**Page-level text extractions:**
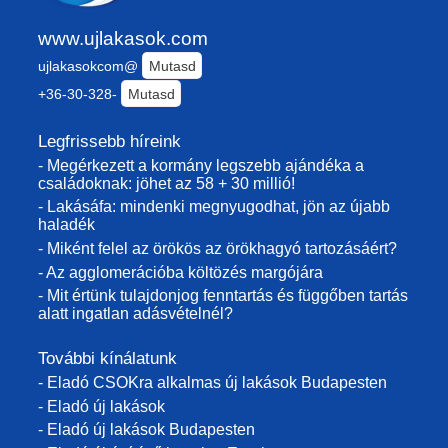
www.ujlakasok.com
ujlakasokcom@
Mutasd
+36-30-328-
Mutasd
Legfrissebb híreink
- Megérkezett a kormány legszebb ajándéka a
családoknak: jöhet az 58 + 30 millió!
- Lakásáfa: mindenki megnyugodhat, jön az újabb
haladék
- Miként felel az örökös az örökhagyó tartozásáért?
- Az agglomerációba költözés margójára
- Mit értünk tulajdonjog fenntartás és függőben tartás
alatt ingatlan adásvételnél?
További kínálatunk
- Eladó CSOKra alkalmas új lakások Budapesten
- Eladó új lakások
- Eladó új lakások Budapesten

**Assignment:** Would you write out each record above exactly, with no images?

**Solution for this exercise:**
www.ujlakasok.com
ujlakasokcom@
Mutasd
+36-30-328-
Mutasd
Legfrissebb híreink
- Megérkezett a kormány legszebb ajándéka a
családoknak: jöhet az 58 + 30 millió!
- Lakásáfa: mindenki megnyugodhat, jön az újabb
haladék
- Miként felel az örökös az örökhagyó tartozásáért?
- Az agglomerációba költözés margójára
- Mit értünk tulajdonjog fenntartás és függőben tartás
alatt ingatlan adásvételnél?
További kínálatunk
- Eladó CSOKra alkalmas új lakások Budapesten
- Eladó új lakások
- Eladó új lakások Budapesten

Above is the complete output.